◆ INFORMATION SUPPLIED
--

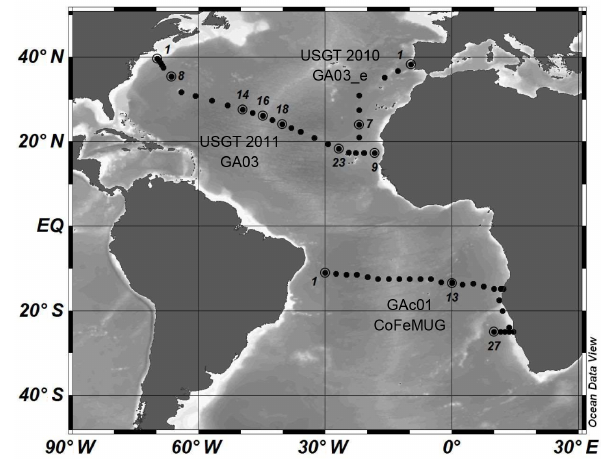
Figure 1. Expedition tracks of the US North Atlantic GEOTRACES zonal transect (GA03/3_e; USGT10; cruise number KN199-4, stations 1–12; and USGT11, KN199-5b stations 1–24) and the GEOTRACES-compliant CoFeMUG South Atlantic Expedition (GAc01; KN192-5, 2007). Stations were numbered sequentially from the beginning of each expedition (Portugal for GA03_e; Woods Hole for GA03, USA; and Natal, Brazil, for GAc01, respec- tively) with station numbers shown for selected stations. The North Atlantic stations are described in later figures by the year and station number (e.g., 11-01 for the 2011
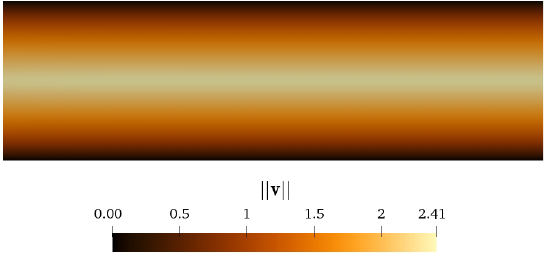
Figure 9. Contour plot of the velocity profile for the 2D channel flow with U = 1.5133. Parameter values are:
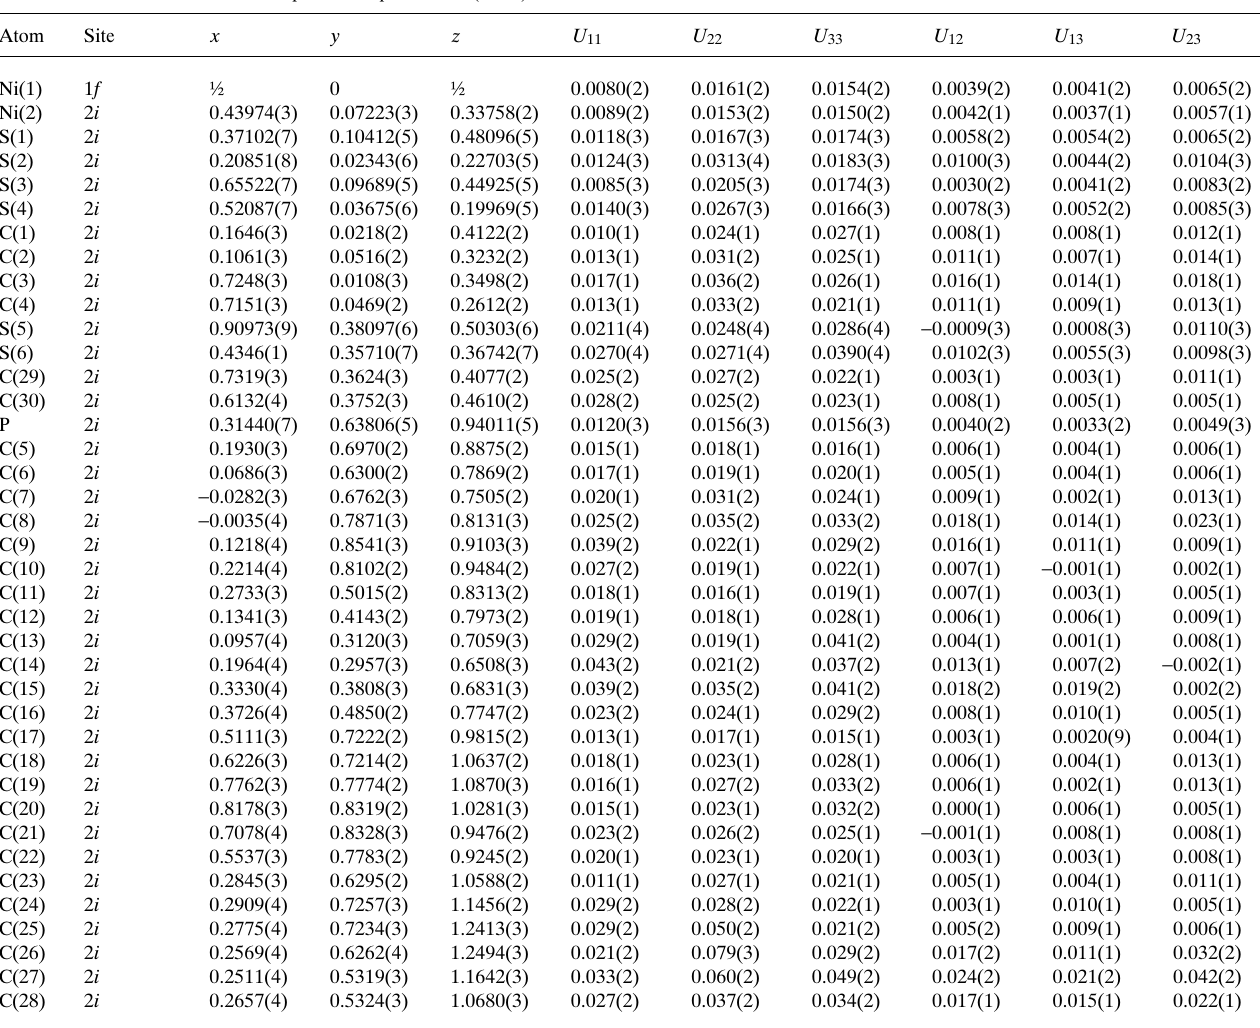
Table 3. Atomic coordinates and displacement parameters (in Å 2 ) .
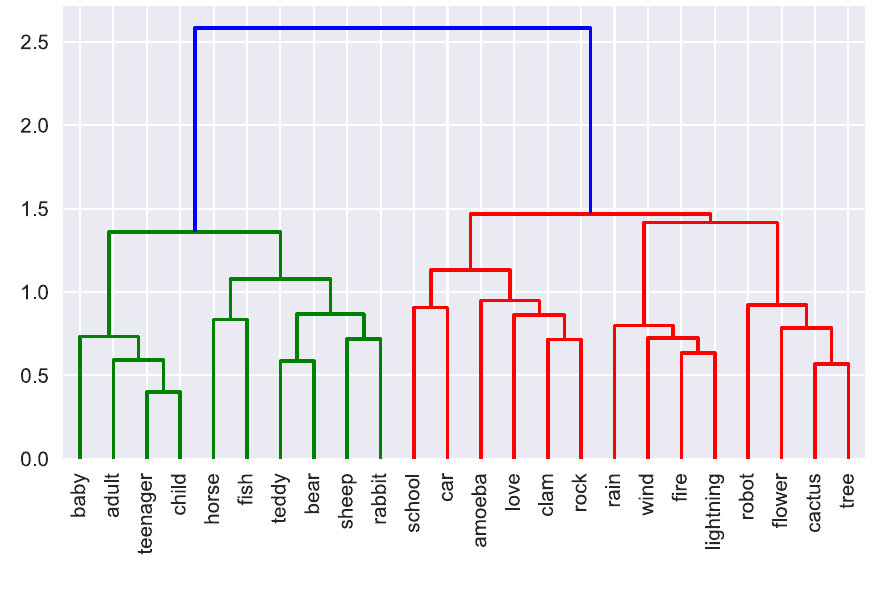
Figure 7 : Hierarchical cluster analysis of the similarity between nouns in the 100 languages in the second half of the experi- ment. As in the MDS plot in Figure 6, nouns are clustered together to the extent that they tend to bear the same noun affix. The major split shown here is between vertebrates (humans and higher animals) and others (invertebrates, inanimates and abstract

--

◆ INSTRUCTIONS TO FOLLOW
Give back the material word for word and drop the pictures it holds.

◆ WRITTEN SOLUTION
Figure 1. Expedition tracks of the US North Atlantic GEOTRACES zonal transect (GA03/3_e; USGT10; cruise number KN199-4, stations 1–12; and USGT11, KN199-5b stations 1–24) and the GEOTRACES-compliant CoFeMUG South Atlantic Expedition (GAc01; KN192-5, 2007). Stations were numbered sequentially from the beginning of each expedition (Portugal for GA03_e; Woods Hole for GA03, USA; and Natal, Brazil, for GAc01, respec- tively) with station numbers shown for selected stations. The North Atlantic stations are described in later figures by the year and station number (e.g., 11-01 for the 2011
Figure 9. Contour plot of the velocity profile for the 2D channel flow with U = 1.5133. Parameter values are:
Table 3. Atomic coordinates and displacement parameters (in Å 2 ) .
Figure 7 : Hierarchical cluster analysis of the similarity between nouns in the 100 languages in the second half of the experi- ment. As in the MDS plot in Figure 6, nouns are clustered together to the extent that they tend to bear the same noun affix. The major split shown here is between vertebrates (humans and higher animals) and others (invertebrates, inanimates and abstract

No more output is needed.